- [The task]
Extract each line in the items below that contains the string "kern", copying every such line in full.

##############################

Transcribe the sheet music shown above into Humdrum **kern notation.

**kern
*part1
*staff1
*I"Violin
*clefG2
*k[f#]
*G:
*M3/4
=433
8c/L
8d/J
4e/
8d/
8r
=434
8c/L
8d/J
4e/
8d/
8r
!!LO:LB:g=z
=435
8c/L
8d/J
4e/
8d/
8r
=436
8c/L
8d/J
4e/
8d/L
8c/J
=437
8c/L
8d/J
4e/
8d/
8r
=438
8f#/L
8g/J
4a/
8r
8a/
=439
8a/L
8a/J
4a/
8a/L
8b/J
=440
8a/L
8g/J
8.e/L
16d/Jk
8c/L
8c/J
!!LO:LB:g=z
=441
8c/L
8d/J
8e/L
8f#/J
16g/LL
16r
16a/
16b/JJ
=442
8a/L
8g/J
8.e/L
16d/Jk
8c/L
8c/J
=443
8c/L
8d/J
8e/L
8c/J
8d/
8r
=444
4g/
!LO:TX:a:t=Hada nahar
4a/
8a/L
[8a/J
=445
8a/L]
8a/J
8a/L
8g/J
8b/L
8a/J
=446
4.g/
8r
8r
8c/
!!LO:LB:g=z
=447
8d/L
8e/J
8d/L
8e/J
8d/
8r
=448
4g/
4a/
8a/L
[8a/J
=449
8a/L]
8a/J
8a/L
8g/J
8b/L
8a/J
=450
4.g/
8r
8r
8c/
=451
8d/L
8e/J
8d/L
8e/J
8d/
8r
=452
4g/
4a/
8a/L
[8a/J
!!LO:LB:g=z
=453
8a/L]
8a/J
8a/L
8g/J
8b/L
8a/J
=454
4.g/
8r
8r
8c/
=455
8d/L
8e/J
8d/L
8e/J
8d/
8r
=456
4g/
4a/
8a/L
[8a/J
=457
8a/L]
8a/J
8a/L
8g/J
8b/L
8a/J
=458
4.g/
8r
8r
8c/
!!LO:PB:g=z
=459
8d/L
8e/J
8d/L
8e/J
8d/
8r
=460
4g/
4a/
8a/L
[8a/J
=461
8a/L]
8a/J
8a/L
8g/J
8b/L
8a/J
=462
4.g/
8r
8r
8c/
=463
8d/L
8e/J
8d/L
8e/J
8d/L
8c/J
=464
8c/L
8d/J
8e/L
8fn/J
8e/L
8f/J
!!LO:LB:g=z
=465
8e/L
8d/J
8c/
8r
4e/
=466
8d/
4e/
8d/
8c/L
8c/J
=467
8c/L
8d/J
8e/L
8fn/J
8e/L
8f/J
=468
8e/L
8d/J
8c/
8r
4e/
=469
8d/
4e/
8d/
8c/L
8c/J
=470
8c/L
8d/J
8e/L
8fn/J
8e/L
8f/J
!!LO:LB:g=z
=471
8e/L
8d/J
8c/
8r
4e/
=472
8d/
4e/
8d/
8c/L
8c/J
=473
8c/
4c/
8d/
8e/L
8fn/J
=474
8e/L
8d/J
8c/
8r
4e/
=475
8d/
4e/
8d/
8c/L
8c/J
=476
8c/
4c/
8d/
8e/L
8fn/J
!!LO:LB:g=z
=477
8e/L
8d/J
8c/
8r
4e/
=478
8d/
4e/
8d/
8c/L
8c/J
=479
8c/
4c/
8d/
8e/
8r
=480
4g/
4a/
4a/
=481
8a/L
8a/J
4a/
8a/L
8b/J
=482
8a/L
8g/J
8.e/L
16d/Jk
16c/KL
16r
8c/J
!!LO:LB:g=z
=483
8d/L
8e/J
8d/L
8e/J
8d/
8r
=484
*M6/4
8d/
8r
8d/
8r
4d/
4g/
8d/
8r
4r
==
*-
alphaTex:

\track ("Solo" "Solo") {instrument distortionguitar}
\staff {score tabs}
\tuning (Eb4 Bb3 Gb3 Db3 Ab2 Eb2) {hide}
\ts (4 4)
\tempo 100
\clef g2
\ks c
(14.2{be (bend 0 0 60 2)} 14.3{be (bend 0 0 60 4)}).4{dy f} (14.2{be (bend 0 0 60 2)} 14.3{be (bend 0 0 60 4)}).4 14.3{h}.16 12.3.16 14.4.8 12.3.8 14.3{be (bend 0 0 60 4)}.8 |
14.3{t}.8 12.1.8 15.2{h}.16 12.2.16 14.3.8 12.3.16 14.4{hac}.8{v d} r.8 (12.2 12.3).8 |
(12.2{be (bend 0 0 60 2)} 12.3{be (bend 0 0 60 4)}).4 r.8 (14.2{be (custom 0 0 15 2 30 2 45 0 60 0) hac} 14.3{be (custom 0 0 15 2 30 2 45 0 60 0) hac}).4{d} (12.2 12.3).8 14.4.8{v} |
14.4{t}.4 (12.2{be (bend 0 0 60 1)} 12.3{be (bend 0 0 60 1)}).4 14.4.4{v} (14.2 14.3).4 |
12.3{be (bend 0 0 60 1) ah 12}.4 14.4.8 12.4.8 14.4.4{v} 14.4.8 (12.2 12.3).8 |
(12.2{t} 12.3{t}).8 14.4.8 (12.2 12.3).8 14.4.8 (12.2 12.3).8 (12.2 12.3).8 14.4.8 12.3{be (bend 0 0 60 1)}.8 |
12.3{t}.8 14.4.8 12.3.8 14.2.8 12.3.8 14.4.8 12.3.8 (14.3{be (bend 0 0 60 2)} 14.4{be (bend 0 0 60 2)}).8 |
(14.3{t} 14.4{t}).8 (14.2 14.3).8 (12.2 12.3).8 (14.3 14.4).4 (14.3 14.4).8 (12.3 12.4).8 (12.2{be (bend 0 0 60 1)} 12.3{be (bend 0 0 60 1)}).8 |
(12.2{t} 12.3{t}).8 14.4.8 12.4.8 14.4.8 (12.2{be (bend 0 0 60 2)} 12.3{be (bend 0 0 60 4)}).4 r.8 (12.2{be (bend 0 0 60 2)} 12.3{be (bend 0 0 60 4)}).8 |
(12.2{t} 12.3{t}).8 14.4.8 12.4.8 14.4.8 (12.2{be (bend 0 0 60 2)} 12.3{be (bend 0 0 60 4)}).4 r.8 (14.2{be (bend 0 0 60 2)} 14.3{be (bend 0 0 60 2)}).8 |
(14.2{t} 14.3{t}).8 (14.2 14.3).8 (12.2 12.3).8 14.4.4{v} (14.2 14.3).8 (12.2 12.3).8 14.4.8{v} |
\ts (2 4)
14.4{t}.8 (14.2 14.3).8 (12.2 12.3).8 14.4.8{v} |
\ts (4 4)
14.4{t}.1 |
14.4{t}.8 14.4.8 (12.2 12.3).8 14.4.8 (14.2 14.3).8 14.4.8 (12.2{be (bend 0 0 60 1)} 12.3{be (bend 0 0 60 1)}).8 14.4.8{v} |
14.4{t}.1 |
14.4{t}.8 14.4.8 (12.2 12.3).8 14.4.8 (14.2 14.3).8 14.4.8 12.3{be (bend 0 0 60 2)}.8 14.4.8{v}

##############################

- [Completed exercise]
Transcribe the sheet music shown above into Humdrum **kern notation.
**kern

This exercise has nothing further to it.